ASSIGNMENT A :: Please transcribe the part of the Beijing heart disease survey text between "A cross-sectional population" and "logistic regression models.", inclusive.
ASSIGNMENT B :: In the Beijing heart disease survey text, what sampling method was used for the cross-sectional population survey?
ASSIGNMENT C :: Take the Beijing heart disease survey text further, starting after its last sentence.

EXTRACT ::
____
Prevalence of cardiovascular disease and risk factors in a rural district of Beijing, China: a population-based survey of 58,308 residents
1 Department of Epidemiology and Biostatistics, Peking University Health Science Center, Beijing 100191, China
2 Fangshan District Bureau of Health, Beijing 102488, China
3 The First Hospital of Fangshan District, Beijing 102400, China
4 Department of Epidemiology, School of Public Health, University of California, Los Angeles CA90095, USA
BMC Public Health 2012, 12:34 doi:10.1186/1471-2458-12-34Published: 16 January 2012
Cardiovascular disease (CVD) is the leading cause of global disease burden. Although stroke was thought to be more prevalent than coronary heart disease (CHD) in Chinese, the epidemic pattern might have been changed in some rural areas nowadays. This study was to estimate up-to-date prevalence of CVD and its risk factors in rural communities of Fangshan District, Beijing, China.
A cross-sectional population survey was carried out by stratified cluster sampling. A total of 58,308 rural residents aged over 40 years were surveyed by face-to-face interview and physical examination during 2008 and 2010. The standardized prevalence was calculated according to adult sample data of China's 5th Population Census in 2000, and the adjusted prevalence odds ratio (POR) was calculated for the association of CHD/stroke with its cardiovascular risk factors in multivariate logistic regression models.
____
Stored items from a collection ::
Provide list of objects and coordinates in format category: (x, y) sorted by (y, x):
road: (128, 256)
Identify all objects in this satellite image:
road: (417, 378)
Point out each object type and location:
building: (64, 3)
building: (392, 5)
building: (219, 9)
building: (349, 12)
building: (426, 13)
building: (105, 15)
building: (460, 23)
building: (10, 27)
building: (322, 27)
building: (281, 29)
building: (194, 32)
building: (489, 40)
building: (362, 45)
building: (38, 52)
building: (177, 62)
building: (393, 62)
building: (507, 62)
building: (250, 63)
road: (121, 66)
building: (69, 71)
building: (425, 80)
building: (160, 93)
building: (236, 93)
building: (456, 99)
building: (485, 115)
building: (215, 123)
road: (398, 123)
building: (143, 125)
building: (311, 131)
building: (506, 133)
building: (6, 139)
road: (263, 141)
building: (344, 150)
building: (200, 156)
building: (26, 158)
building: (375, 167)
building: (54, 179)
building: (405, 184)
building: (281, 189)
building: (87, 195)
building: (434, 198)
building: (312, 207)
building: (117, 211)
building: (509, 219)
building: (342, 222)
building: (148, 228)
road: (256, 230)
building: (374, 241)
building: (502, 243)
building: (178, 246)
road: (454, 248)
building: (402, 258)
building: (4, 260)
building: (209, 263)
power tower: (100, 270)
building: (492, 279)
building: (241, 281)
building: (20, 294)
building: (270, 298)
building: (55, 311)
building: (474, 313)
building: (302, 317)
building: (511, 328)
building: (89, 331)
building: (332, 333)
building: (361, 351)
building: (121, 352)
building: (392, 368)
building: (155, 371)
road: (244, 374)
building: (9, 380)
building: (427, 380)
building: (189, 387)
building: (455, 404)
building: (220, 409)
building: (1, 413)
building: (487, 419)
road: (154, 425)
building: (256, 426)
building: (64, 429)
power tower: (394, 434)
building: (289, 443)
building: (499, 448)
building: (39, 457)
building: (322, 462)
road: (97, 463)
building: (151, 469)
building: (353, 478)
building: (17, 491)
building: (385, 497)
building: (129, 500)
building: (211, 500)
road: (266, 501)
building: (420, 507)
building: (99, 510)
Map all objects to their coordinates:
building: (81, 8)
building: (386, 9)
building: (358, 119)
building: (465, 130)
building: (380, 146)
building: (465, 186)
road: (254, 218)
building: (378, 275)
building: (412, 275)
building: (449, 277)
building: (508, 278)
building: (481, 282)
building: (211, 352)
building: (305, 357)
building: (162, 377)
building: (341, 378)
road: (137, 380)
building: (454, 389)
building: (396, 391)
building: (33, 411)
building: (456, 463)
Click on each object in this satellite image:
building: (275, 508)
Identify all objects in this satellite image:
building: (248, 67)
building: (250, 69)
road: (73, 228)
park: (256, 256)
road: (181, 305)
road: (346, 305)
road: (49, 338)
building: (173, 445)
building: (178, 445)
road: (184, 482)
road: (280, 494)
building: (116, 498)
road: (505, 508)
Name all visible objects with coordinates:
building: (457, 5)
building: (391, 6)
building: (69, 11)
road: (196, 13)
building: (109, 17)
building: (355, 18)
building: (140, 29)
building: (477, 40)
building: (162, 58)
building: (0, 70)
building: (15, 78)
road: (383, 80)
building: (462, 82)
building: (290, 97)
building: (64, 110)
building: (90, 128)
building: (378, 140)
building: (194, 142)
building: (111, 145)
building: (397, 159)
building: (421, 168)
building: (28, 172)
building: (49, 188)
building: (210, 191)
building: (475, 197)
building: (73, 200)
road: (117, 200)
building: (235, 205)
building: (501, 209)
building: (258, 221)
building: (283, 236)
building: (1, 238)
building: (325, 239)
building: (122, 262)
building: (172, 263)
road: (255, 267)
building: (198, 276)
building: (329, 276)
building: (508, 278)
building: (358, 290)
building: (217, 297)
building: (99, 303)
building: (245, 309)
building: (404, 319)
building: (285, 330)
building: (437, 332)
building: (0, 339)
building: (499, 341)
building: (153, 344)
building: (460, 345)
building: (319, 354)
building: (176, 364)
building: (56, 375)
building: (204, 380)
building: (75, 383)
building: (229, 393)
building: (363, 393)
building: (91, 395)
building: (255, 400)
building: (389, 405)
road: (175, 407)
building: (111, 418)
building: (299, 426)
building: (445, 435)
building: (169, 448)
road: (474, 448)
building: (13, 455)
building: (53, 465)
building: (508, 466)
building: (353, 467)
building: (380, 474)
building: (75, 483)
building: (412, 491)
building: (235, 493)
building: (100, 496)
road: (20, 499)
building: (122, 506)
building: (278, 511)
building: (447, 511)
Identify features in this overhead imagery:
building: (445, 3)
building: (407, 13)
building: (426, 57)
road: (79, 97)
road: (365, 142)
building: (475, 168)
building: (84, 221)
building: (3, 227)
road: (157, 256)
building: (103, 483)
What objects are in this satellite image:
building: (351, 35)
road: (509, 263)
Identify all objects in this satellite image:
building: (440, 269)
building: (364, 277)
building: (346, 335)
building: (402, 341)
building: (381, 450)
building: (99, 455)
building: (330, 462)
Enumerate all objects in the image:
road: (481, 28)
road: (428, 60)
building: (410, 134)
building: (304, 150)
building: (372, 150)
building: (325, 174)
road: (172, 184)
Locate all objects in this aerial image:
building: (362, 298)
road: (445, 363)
____
EXERCISE RESULT A ::
A cross-sectional population survey was carried out by stratified cluster sampling. A total of 58,308 rural residents aged over 40 years were surveyed by face-to-face interview and physical examination during 2008 and 2010. The standardized prevalence was calculated according to adult sample data of China's 5th Population Census in 2000, and the adjusted prevalence odds ratio (POR) was calculated for the association of CHD/stroke with its cardiovascular risk factors in multivariate logistic regression models.

EXERCISE RESULT B :: Stratified cluster sampling.

EXERCISE RESULT C ::
Age- and sex-standardized prevalence was 5.6% for CHD (5.2% in males and 5.9% in females), higher than the counterpart of 3.7% (4.7% in males and 2.6% in females) for stroke. Compared with previous studies, higher prevalence of 7.7%, 47.2%, 53.3% in males and 8.2%, 44.8%, 60.7% in females for diabetes, hypertension and overweight/obesity were presented accordingly. Moreover, adjusted POR (95% confidence interval) of diabetes, obesity, stage 1 and stage 2 hypertension for CHD as 2.51 (2.29 to 2.75), 1.53 (1.38 to 1.70), 1.13 (1.02 to 1.26) and 1.35 (1.20 to 1.52), and for stroke as 2.24 (1.98 to 2.52), 1.25 (1.09 to 1.44), 1.44 (1.25 to 1.66) and 1.70 (1.46 to 1.98) were shown respectively in the multivariate logistic regression models.
High prevalence of CVD and probably changed epidemic pattern in rural communities of Beijing, together with the prevalent cardiovascular risk factors and population aging, might cause public health challenges in rural Chinese population.